During his decade-long posting in Mumbai from 1987-1996 he met a large number of personalities making music. Having great love for eternal film songs, he happened to develop strong friendships with a number of music directors, singers, lyricists and other reputed film personalities.

According an Indian publication, “In the 1990s, Sultan Arshad Khan, music connoisseur and general manager of Pakistan International Airlines (PIA), had tried to goad Nayyar once into visiting Lahore as PIA’s special guest. The maestro, however, turned down the proposal, saying, ‘Old memories will kill me.’”

Researcher and Author Dr Aqeel Abbas Jafri, while commenting on Sultan Arshad Khan’s demise, told The News that Khan was a very cooperative and kind person. “I met him before Ramadan and he was very passionate about documenting all his memories about film music. His knowledge and information about music was very accurate. Sultan Arshad Khan was considered authority on film music.”

Author on classic music Sharif Awan told The News: “Khan Sahib was my senior. His contribution to film music is a great service as he extensively documented film music of the subcontinent from day one and until 1980. And his work was still continuing.

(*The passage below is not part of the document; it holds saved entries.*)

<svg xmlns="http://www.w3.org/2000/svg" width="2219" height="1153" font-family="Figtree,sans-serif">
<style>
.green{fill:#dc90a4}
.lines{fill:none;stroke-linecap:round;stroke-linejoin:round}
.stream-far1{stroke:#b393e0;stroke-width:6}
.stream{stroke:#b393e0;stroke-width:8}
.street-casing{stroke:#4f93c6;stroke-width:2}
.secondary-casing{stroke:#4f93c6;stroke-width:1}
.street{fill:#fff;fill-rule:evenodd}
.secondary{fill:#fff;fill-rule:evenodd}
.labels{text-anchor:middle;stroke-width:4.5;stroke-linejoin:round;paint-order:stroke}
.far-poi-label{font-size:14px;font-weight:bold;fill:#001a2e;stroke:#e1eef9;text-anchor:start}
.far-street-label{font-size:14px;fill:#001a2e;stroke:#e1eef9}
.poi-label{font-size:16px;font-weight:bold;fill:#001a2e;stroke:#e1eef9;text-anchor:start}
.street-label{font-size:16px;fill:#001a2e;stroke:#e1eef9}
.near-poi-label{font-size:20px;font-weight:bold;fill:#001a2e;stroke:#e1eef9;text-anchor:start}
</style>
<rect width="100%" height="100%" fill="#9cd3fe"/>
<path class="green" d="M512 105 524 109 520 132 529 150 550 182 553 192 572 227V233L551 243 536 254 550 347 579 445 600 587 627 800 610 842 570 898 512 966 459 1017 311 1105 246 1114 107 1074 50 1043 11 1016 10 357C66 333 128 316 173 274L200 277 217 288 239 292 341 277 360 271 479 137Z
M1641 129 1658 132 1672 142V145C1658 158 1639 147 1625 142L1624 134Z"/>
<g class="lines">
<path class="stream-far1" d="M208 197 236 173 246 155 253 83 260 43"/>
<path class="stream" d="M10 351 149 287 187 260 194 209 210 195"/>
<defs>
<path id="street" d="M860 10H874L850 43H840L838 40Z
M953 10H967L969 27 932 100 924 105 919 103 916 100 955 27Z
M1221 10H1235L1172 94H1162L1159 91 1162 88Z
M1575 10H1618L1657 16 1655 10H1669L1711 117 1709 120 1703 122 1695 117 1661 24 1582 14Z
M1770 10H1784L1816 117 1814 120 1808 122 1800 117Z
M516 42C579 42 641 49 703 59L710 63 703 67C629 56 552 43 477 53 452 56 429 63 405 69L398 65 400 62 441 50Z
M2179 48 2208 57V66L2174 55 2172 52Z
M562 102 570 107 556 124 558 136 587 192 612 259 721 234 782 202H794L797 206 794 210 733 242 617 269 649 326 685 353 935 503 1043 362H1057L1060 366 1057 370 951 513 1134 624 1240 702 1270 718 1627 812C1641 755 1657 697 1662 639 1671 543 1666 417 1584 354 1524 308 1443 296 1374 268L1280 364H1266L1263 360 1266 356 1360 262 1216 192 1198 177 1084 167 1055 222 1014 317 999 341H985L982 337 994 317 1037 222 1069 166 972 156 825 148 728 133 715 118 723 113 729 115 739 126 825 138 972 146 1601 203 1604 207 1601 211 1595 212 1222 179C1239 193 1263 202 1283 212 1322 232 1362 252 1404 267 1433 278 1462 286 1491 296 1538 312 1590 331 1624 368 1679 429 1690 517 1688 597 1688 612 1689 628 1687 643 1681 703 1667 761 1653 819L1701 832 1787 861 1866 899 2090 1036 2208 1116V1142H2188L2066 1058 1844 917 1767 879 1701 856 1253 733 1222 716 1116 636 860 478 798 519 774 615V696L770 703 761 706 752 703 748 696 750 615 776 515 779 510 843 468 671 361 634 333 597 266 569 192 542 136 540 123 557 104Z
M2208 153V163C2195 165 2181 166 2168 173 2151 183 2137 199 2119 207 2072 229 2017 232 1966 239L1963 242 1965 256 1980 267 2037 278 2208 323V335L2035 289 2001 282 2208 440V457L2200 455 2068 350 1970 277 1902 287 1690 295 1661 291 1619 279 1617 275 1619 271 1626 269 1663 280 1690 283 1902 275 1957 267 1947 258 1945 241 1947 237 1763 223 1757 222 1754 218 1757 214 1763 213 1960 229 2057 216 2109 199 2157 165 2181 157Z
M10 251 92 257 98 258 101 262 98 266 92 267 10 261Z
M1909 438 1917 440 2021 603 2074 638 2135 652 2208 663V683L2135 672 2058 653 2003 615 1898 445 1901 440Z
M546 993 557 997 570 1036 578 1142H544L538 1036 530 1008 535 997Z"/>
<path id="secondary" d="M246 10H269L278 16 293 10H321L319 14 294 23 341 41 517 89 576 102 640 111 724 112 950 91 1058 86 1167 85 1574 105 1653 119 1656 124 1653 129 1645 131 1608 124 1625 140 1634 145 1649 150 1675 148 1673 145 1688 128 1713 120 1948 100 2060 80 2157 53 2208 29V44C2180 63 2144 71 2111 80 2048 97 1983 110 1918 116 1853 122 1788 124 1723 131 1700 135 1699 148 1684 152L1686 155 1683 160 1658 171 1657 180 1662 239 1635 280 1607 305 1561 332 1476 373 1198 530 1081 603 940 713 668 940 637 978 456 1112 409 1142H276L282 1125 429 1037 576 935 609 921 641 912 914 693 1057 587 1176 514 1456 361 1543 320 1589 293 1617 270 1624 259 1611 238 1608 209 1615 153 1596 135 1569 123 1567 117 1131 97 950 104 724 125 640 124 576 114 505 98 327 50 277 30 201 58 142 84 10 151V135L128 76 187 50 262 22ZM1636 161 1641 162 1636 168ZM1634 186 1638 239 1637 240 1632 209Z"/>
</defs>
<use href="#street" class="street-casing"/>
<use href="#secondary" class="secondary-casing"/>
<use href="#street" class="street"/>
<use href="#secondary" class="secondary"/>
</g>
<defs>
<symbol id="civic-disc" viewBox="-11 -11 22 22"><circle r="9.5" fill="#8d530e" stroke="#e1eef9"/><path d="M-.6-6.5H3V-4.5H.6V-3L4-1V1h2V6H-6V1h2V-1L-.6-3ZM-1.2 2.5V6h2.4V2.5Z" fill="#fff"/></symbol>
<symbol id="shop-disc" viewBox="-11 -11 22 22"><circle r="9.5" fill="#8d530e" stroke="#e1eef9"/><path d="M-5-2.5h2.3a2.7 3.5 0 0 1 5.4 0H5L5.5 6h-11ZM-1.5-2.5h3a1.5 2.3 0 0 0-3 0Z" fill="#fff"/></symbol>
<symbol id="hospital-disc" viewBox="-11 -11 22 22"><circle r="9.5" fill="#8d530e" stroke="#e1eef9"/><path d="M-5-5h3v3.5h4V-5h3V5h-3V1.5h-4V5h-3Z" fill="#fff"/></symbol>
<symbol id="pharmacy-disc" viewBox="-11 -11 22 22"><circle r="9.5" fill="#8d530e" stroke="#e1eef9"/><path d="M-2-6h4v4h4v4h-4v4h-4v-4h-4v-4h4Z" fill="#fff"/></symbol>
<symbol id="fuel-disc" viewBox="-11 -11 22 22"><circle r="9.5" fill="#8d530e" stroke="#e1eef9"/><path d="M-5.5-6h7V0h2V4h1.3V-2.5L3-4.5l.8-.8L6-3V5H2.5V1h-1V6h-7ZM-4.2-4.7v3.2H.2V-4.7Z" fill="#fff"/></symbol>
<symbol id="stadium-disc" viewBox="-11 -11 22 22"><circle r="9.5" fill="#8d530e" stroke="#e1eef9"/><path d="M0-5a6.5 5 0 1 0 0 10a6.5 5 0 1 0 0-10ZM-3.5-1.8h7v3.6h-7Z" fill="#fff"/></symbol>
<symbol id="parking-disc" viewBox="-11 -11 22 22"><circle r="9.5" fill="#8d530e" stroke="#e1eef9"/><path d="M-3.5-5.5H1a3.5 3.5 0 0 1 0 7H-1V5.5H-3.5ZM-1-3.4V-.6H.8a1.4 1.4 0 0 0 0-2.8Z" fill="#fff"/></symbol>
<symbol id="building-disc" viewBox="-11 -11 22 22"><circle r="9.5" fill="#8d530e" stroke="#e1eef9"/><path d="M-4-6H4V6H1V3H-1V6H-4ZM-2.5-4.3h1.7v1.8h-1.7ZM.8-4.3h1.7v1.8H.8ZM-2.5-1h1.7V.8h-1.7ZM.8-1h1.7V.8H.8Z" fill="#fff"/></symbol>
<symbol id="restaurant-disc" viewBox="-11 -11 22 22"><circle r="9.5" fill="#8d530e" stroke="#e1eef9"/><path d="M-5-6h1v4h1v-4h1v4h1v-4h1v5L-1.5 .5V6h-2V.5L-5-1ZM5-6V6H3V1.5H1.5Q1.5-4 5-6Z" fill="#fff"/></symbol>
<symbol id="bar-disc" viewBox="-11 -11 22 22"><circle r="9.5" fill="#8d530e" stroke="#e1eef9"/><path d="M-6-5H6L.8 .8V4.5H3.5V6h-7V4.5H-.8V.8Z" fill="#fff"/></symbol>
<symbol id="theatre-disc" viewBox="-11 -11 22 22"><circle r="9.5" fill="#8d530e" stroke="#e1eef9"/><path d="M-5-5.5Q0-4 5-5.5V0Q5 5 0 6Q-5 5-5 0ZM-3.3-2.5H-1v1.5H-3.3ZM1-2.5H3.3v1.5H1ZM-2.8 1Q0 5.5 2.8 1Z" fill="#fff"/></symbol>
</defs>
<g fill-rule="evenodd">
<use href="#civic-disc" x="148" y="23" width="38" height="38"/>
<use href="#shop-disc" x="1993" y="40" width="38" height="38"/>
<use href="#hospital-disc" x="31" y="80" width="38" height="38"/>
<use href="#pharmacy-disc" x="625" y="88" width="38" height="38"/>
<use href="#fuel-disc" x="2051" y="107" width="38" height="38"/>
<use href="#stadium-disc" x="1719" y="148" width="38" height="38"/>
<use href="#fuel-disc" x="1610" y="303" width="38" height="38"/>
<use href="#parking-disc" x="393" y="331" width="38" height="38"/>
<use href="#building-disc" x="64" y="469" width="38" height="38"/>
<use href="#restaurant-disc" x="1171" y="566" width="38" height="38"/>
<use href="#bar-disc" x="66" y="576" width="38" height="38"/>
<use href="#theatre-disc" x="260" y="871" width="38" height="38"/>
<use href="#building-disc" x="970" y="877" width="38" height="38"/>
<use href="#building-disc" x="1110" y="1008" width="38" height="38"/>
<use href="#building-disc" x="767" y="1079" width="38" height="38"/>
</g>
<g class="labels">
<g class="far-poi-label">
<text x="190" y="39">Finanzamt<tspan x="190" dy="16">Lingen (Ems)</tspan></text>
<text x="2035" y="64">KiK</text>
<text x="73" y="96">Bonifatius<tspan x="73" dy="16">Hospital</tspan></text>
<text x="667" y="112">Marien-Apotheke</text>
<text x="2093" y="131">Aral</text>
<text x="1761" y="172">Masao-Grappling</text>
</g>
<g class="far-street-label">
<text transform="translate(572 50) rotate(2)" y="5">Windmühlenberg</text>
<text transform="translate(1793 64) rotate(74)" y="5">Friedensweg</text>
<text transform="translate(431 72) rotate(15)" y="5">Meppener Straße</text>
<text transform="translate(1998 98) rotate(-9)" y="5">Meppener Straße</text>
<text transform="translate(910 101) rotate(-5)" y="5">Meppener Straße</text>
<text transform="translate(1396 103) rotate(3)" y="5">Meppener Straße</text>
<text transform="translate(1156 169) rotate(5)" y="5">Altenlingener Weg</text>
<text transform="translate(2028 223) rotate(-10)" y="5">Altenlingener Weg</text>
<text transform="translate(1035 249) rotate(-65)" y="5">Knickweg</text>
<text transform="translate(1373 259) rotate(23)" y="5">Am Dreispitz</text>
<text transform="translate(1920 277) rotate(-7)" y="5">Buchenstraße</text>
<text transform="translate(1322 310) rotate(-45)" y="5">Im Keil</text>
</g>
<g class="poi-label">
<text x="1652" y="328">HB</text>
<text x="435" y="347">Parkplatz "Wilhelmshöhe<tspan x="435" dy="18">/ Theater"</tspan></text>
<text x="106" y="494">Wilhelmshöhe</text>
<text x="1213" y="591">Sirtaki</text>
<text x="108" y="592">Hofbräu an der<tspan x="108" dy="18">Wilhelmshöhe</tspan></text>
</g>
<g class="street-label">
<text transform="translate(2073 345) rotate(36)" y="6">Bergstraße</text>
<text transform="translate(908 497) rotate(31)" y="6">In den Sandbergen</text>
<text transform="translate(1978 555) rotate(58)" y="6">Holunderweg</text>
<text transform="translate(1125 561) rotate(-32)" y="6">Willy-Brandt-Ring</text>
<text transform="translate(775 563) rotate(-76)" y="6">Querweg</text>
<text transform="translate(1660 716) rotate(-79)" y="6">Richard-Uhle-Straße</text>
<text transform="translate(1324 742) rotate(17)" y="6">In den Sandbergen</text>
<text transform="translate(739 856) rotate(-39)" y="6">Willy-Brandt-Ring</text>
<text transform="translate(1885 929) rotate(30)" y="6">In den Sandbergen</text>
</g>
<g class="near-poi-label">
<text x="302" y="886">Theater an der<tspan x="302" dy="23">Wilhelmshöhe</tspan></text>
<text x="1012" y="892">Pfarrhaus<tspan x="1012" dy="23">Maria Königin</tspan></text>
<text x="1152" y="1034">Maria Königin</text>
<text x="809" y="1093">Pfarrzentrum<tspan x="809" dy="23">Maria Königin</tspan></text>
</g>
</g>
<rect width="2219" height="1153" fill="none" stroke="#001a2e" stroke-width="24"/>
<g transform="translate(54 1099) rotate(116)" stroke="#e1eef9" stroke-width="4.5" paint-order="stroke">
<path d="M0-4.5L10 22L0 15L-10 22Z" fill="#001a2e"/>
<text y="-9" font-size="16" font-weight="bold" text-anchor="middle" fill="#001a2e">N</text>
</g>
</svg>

We had been friends for the last 25 years. He had been very active until his last days.”

Some last public appearances of Khan happened a few months ago during condolence references for Nayyara Noor. He recalled in those events the time he had spent with the late singer discussing music.

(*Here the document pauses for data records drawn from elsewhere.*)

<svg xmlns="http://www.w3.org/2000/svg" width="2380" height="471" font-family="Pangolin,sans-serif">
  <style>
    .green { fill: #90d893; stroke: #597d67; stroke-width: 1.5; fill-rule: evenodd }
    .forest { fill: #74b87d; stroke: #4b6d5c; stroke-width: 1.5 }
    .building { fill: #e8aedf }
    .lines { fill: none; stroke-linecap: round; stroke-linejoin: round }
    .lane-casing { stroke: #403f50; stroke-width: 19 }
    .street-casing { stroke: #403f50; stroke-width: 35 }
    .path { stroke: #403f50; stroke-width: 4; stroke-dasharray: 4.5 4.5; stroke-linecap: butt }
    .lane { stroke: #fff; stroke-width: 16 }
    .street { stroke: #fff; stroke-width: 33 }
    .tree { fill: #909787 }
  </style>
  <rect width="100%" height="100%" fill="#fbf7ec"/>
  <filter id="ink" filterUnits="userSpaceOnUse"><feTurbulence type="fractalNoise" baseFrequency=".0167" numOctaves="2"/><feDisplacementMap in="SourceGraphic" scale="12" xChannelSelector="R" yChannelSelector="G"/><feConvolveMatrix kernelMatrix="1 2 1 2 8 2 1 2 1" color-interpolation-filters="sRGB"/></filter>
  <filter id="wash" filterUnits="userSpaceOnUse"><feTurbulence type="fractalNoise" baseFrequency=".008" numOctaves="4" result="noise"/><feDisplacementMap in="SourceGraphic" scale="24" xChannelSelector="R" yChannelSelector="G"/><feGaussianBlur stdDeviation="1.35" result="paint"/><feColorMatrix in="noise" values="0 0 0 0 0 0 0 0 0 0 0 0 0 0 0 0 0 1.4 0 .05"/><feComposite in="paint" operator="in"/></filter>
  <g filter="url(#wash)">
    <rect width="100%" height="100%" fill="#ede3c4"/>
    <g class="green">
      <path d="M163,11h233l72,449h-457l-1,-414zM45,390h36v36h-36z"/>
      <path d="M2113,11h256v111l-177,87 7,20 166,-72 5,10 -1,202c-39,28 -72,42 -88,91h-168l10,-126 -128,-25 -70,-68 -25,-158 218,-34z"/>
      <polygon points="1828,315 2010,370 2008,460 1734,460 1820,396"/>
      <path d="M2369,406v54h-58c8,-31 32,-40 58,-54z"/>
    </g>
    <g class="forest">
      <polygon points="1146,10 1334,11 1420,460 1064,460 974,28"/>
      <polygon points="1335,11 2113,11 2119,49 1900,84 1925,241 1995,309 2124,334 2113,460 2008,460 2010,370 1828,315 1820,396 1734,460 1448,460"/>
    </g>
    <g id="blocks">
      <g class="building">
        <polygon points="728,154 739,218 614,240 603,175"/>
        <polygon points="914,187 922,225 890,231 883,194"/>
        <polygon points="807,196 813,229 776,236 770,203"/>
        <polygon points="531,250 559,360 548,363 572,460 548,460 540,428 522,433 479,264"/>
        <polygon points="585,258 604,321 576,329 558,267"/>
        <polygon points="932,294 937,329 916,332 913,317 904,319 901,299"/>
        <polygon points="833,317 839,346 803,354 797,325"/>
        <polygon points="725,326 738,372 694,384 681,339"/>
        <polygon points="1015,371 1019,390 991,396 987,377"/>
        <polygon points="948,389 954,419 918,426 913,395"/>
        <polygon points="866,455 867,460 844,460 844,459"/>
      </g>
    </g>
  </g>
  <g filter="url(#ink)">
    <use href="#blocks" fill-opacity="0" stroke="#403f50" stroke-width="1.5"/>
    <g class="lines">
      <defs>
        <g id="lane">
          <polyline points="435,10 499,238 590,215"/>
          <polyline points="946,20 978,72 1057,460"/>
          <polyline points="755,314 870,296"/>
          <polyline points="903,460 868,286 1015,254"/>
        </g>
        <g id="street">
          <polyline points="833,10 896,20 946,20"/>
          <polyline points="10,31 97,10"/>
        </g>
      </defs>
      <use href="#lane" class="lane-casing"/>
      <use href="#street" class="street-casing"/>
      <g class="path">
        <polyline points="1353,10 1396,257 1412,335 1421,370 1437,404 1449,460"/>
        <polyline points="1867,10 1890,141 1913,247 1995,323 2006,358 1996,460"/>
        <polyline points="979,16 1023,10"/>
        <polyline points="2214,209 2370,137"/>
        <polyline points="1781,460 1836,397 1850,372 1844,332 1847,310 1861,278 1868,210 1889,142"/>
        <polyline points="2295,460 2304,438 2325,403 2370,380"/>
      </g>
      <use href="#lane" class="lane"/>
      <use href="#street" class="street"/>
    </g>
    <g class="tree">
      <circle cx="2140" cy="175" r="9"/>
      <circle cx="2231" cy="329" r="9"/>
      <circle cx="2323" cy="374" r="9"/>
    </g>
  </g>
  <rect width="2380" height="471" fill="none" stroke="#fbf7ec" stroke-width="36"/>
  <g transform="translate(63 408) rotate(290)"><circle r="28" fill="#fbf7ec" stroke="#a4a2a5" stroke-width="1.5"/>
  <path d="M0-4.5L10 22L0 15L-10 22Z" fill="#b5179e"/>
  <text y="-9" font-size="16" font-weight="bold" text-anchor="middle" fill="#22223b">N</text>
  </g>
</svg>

About Nayyara’s admiration in India, he said that during his stay in Mumbai, he once played Nayyara’s rendition of Anil Biswas’s composition ‘Un Ka Ishara Jaan Se Pyara’ in front of the legendary music director himself who was so moved by it that he wrote a message for Nayyara, saying that she had sung his composition as a nightingale, and that he wished she were the original singer of that song.

In the preface to his book — The Musical People — Khan under the title ‘Music, music above all: The pleasure of life’ writes: “It may sound unbelievable but it is a fact that I started listening to and developed a passion for music when I was barely two or half and two years old (my elders told me so). It was in 1944-45, in Jaora, then a Muslim princely state situated in Malwa, the region famous for its very pleasant nights and the love legend of Baaz Bahadur, the prince of Mandau and his courtesan Roopmati.

“Ours was quite a musical-minded family. Both my mother and aunt (Chachi) used to have their separate collections of 78-RPM records, which they would play quite frequently on their respective portable gramophones. The records were a mix of film and non-film music. The latter included the naat, qattnvali, ghazal, thumri, and folk geet genres.

“It was through those records that I was introduced to music. With the passage of time my liking for film music overtook that for non-film music. And after the launching, in 1952, of the Hindi commercial service of Radio Ceylon (now Sri Lanka Broadcasting Corporation), relaying Indian film music programmes twice daily, my ears would always be tuned to Radio Ceylon, before going to and after coming back from school and when not doing my homework.”